Sur la banquise de mon moi profond, telle une fiction,
Figé en être dominant, en puissante déréliction,
Ton ombre soumise marque le sol d'un sombre signe,
M'effaçant doucement au chant du cygne.
Dehors l'avanie envahie les rues, le mal célébrant,
Entraînant les peines, provoquant la douleur, en vibrant,
Débâtissant la beauté de l'âme, son humiliation profonde,
Pour satisfaire des égos et des jalousies facondes.
Le typhon de haine vole ma foi et m'enferme dans le noir.
La grande faucheuse m'attire, l'espoir n'est plus, juste devoir.
Dépourvu de force, je rampe lentement, épuisée et flétrie.
Mon opiniâtreté surgit enfin et rallume un sens fort à ma patrie.
Dragon de l'enfer, épée de la paix, à mon secours,
Un duel inégal, dans une arène de feu, sans recours,
Je combats le géant, j'étouffe ses cris, et je m'impose,
Malgré les blessures, malgré les coups bas, j'ose.
Un duel inégal, dans une arène de feu, sans recours,
Je combats le géant, j'étouffe ses cris, et je m'impose,
Malgré les blessures, malgré les coups bas, j'ose.

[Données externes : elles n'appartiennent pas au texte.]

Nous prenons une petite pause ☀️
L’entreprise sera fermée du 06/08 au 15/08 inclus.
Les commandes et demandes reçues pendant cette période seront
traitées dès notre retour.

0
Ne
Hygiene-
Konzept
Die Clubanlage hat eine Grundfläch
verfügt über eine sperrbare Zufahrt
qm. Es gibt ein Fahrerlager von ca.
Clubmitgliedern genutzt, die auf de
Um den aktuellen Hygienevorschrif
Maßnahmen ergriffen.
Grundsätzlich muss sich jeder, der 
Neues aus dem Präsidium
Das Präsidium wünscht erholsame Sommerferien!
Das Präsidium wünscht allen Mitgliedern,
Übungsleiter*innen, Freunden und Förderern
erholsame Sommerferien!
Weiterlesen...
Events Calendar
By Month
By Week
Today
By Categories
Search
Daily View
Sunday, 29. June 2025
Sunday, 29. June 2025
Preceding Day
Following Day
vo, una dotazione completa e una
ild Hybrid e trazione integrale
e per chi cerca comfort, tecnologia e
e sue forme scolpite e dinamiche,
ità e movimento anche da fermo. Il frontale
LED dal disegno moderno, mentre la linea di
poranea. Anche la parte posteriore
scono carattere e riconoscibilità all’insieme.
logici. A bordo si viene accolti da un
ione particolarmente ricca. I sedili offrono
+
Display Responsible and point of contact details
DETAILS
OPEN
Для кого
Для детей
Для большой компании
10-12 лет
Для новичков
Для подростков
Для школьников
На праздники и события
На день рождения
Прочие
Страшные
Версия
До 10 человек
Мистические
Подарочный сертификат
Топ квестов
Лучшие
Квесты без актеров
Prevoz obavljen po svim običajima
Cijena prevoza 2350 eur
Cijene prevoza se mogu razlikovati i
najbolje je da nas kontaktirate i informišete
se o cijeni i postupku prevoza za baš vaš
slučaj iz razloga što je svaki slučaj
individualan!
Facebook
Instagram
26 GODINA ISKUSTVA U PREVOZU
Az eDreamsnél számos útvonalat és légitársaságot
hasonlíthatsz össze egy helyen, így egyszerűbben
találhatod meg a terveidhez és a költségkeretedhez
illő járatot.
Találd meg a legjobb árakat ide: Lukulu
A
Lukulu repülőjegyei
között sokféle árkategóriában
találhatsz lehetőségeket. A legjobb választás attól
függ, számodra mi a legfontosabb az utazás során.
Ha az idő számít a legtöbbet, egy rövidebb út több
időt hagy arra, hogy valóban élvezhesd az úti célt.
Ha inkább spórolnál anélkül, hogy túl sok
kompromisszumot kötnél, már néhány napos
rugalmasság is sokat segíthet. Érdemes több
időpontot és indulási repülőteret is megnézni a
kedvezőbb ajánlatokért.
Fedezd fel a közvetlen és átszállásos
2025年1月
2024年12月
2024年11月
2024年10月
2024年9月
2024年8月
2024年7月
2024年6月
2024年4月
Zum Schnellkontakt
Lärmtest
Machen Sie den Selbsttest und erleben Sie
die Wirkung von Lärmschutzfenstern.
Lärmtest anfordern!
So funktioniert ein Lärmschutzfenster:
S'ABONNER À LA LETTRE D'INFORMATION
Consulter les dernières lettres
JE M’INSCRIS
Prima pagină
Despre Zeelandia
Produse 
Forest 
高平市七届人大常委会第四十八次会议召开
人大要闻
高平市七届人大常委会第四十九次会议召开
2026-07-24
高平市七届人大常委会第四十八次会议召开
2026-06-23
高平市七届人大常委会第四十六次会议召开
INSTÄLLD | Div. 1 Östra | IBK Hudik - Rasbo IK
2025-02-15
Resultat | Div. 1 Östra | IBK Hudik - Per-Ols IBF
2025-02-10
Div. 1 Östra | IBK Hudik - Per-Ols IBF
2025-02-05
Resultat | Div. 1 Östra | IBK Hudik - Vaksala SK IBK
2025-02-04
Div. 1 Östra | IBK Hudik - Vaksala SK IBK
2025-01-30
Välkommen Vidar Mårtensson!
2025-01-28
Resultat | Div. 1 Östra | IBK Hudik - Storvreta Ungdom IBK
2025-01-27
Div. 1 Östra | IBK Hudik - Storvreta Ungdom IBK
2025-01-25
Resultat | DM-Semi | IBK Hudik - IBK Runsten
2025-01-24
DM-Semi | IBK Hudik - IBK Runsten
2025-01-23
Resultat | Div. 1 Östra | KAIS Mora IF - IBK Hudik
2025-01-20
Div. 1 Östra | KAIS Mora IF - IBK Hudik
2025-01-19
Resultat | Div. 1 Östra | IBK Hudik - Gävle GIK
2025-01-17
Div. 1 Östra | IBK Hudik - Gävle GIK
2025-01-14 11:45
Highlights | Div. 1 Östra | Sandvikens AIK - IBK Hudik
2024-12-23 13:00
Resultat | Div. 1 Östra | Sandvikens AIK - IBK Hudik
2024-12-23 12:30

L'amour parental n'est pas toujours source de bonheur,
Mais quand on choisit l'amour, c'est un baume contre la rancœur,
Il soigne les maux. À tous les naufragés, il évite les écueils,
Comme ces sauveteurs en mer, c'est un merveilleux accueil.
Quand la vie vous échappe, que le monde est cruel,
Il n'y a pas toujours d'issue le long du grand tunnel.
La nolonté n'est pas d'actualité, la peur du suicidaire
Réside dans l'absence d'avenir et de véritables repères.